Activity: Leaving out pictures, output exactly the lines below from the one that has "Cherishing our Heritage" through the one that has "Race | Present |", and nothing else.
========================================
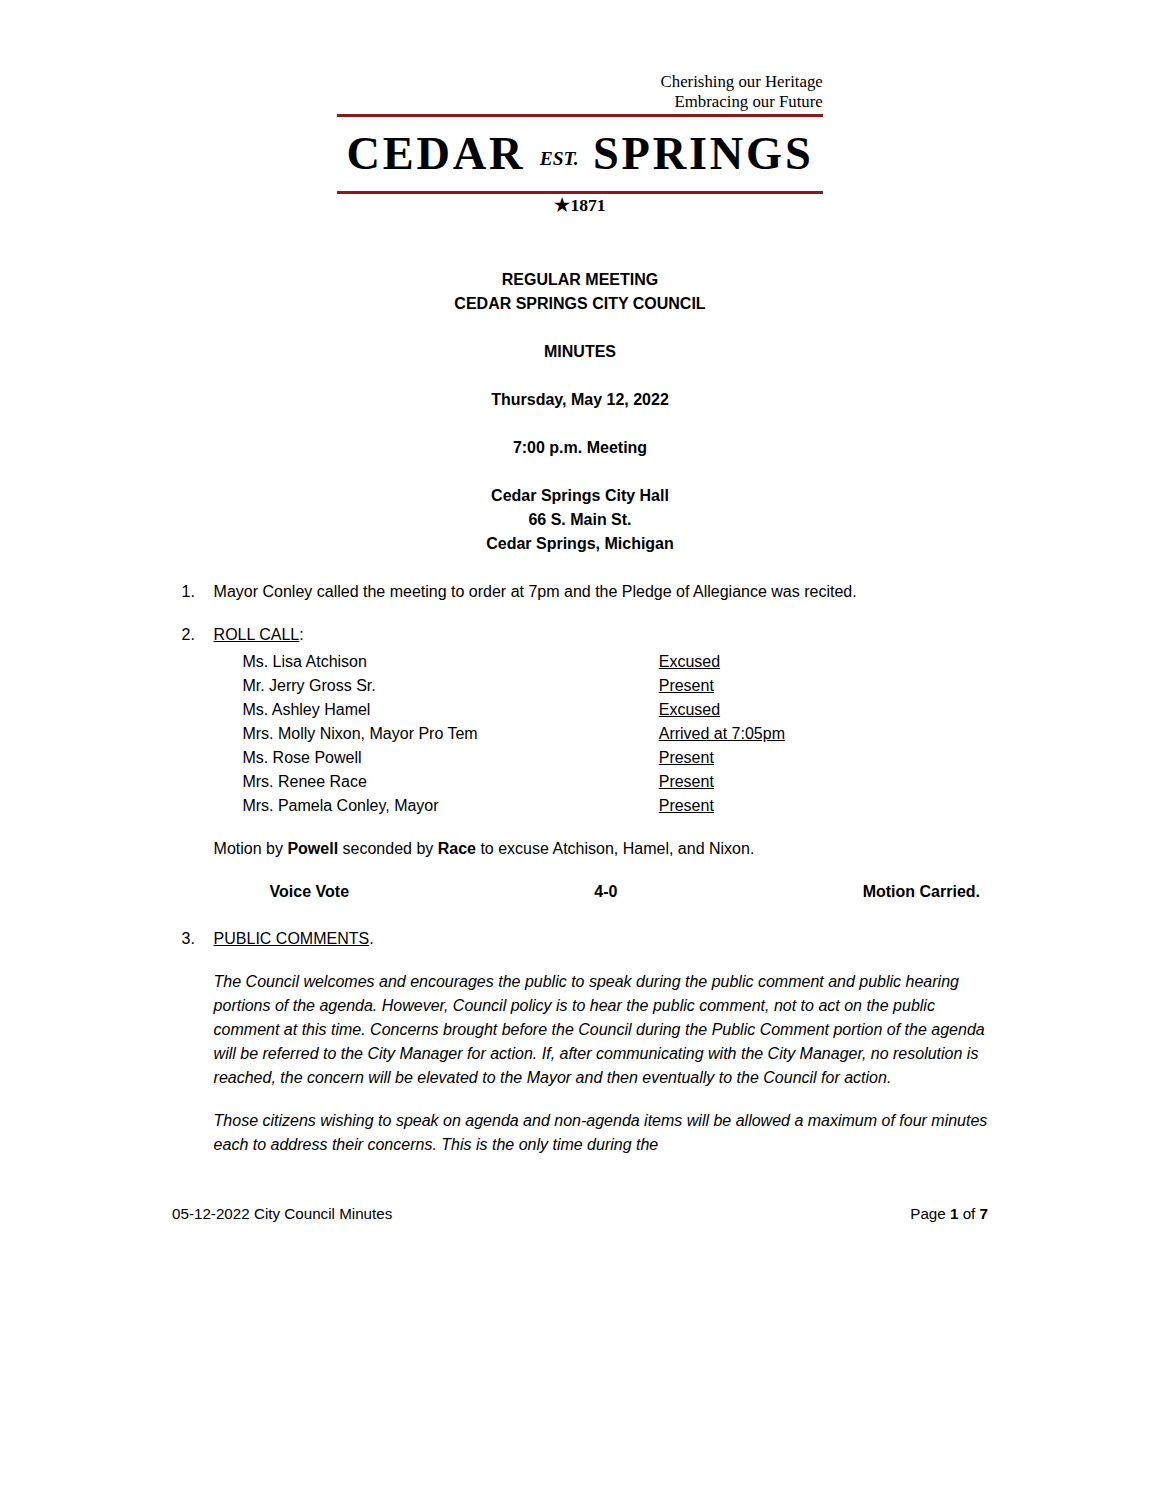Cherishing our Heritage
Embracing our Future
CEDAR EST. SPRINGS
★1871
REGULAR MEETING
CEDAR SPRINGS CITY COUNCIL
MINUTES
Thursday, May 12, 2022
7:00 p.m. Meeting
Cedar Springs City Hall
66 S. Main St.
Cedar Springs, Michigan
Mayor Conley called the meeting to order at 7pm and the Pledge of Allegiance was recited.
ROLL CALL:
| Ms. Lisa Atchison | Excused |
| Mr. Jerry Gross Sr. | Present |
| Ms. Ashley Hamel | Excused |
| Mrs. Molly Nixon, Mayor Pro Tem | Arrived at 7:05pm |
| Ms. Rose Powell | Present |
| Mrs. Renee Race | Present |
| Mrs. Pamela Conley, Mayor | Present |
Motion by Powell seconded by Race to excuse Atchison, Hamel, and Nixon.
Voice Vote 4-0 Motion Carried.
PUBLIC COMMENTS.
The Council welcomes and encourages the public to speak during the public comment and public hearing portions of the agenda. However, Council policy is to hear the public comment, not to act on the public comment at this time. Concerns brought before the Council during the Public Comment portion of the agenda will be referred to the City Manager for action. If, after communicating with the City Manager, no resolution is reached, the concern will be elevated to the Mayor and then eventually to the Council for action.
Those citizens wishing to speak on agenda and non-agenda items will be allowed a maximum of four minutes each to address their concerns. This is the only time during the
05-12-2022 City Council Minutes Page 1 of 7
========================================
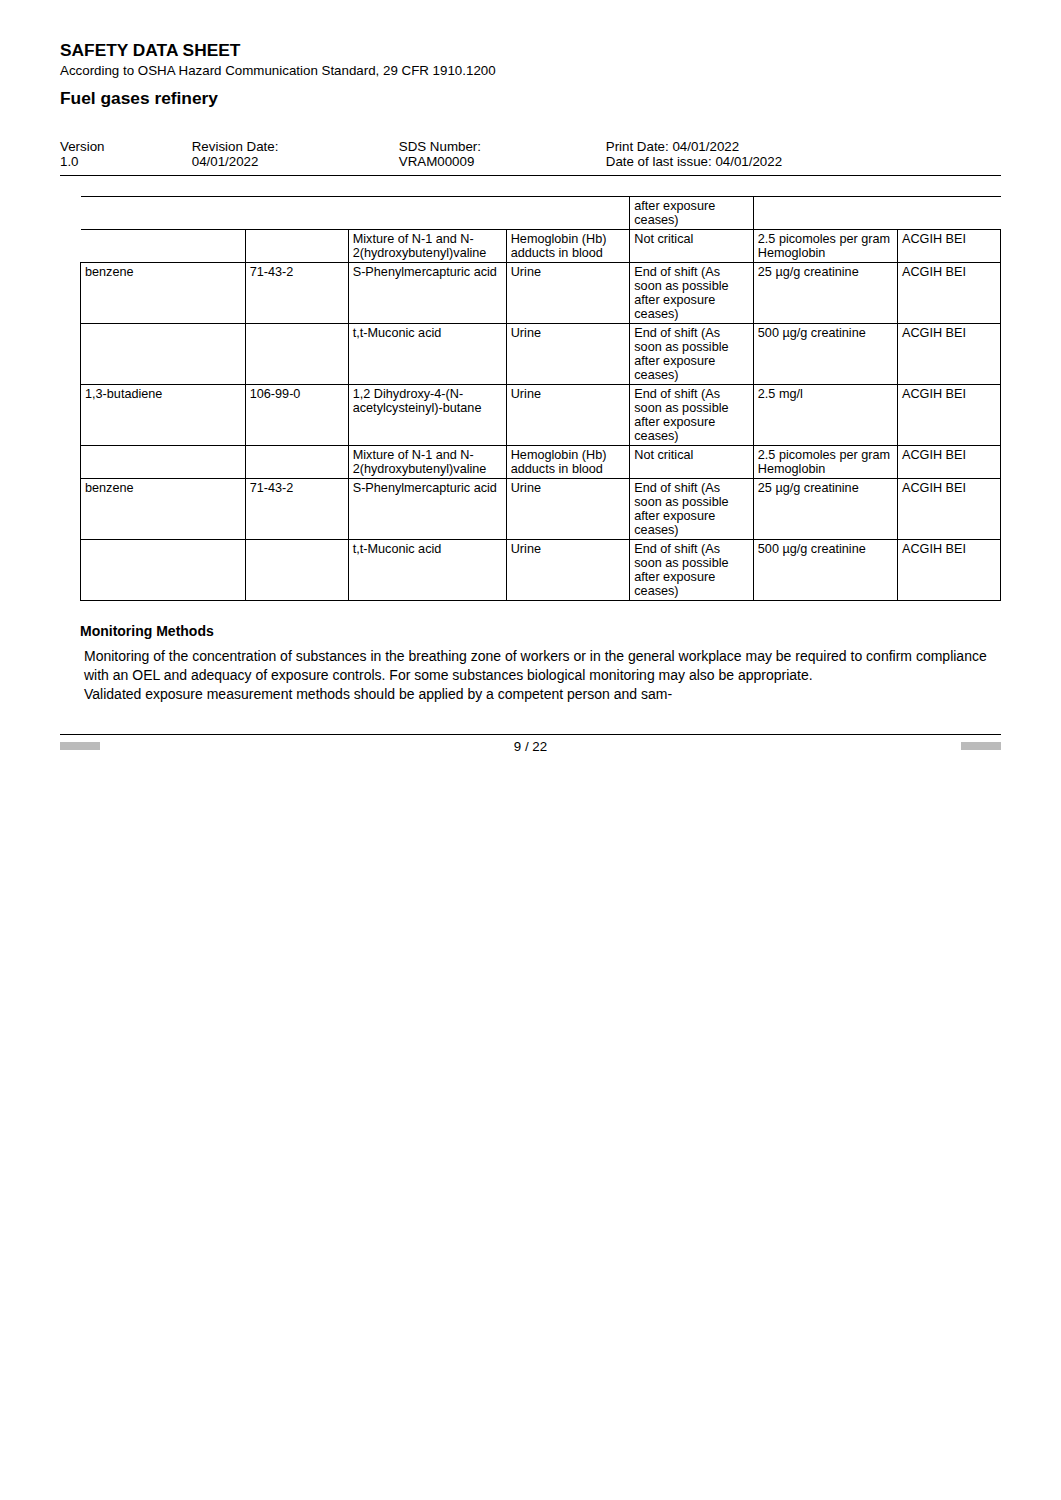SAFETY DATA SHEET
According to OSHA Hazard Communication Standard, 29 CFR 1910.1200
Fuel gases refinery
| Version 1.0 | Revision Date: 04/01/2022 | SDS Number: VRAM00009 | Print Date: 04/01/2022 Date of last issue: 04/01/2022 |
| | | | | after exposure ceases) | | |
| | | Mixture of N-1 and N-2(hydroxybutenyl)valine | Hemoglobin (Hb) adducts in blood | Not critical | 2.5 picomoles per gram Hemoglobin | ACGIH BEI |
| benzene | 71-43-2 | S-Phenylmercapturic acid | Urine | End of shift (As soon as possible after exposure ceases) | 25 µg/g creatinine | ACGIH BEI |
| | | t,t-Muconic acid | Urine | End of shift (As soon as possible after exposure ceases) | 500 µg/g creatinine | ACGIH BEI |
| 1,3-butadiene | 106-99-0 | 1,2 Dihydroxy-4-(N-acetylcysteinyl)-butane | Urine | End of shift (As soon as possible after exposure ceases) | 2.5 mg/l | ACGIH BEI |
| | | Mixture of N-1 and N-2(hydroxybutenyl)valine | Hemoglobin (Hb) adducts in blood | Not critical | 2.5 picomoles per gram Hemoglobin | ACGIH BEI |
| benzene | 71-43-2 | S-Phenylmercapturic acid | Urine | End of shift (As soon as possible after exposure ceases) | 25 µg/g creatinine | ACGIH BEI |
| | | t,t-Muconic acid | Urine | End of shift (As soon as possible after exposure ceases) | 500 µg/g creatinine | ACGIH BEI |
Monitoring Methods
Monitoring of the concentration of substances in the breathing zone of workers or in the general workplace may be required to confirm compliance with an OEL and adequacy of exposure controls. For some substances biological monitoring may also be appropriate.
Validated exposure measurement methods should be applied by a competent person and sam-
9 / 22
========================================
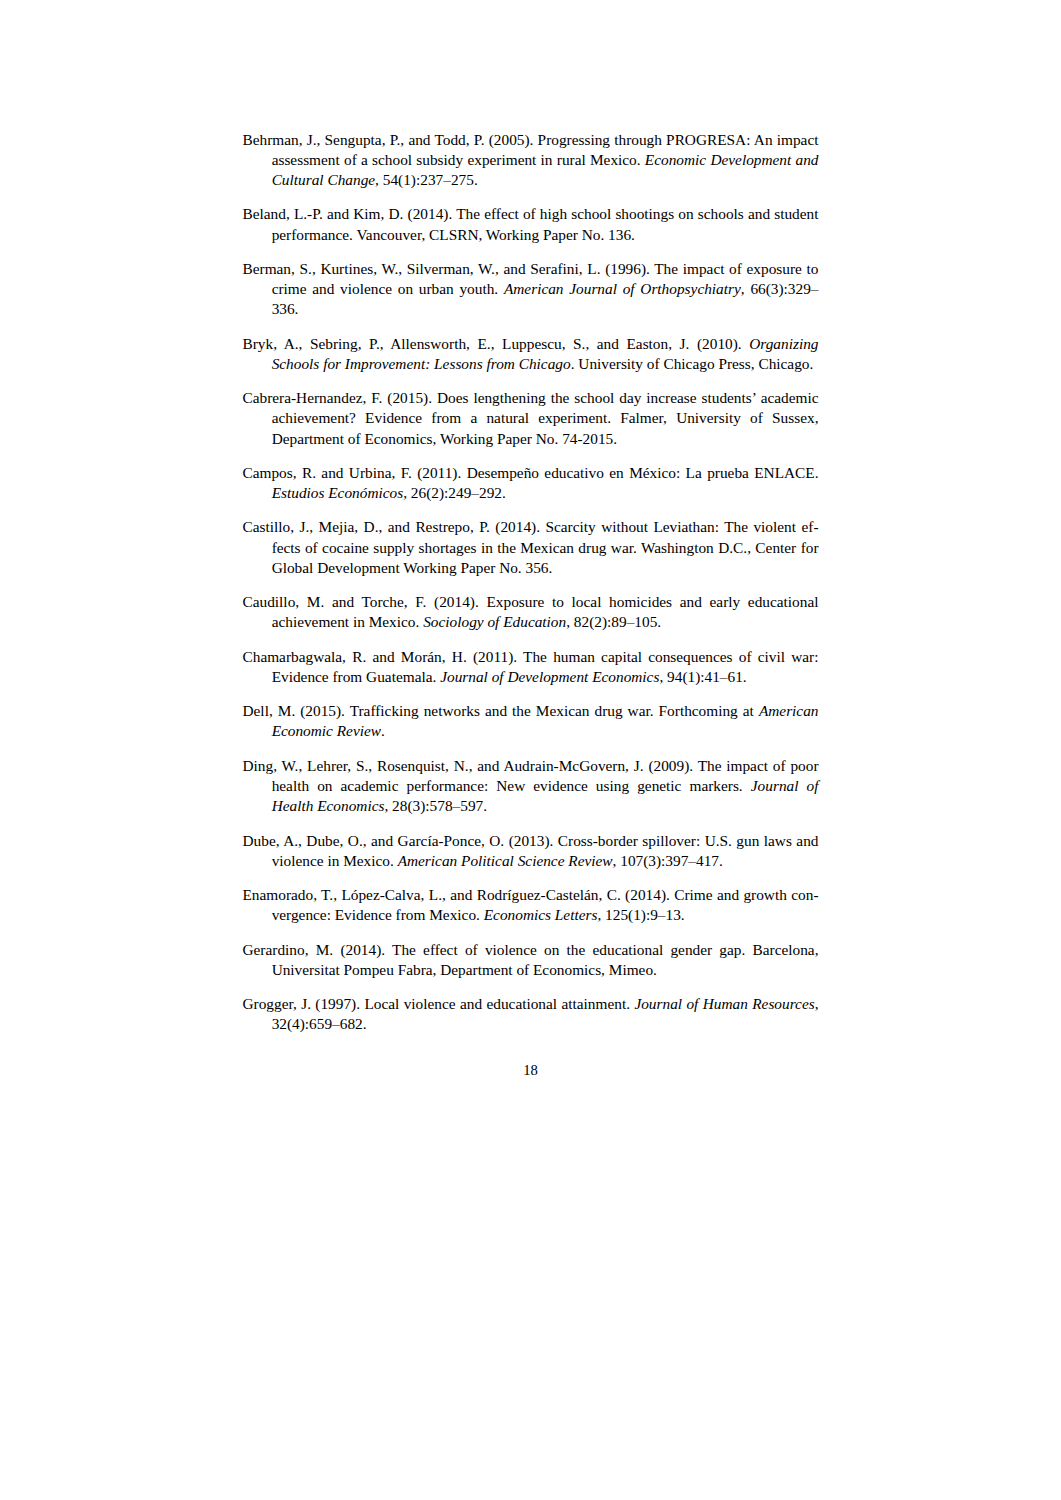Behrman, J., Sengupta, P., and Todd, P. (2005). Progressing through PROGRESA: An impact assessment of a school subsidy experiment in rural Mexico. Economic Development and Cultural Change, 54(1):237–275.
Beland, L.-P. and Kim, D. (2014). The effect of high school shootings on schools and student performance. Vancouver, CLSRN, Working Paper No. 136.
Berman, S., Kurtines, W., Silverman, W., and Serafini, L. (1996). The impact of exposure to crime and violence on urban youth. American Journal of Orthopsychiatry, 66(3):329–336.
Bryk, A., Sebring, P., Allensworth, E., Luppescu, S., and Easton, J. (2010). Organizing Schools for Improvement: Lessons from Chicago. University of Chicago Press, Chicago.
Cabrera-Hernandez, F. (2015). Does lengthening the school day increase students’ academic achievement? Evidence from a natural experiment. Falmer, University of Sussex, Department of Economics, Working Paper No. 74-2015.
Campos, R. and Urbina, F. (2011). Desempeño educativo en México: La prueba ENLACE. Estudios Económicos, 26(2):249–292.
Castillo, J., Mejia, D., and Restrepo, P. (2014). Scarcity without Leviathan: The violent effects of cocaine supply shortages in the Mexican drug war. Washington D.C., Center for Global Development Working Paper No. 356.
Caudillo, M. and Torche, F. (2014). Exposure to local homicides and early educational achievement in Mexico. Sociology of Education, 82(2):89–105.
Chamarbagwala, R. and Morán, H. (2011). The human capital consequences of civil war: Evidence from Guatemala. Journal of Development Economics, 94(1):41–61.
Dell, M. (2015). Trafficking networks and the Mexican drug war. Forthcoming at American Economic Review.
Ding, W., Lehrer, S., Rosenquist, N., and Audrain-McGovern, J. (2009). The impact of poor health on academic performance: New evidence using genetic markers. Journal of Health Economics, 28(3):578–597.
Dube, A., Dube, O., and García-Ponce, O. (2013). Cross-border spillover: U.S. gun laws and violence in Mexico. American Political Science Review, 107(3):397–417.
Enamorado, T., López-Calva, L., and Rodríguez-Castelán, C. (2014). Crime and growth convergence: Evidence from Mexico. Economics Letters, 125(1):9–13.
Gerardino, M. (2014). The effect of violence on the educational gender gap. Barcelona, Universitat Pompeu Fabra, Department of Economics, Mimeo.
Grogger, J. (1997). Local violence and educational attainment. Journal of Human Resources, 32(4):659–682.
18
========================================
Output of the exercise:
Cherishing our Heritage
Embracing our Future
CEDAR EST. SPRINGS
★1871
REGULAR MEETING
CEDAR SPRINGS CITY COUNCIL
MINUTES
Thursday, May 12, 2022
7:00 p.m. Meeting
Cedar Springs City Hall
66 S. Main St.
Cedar Springs, Michigan
Mayor Conley called the meeting to order at 7pm and the Pledge of Allegiance was recited.
ROLL CALL:
| Ms. Lisa Atchison | Excused |
| Mr. Jerry Gross Sr. | Present |
| Ms. Ashley Hamel | Excused |
| Mrs. Molly Nixon, Mayor Pro Tem | Arrived at 7:05pm |
| Ms. Rose Powell | Present |
| Mrs. Renee Race | Present |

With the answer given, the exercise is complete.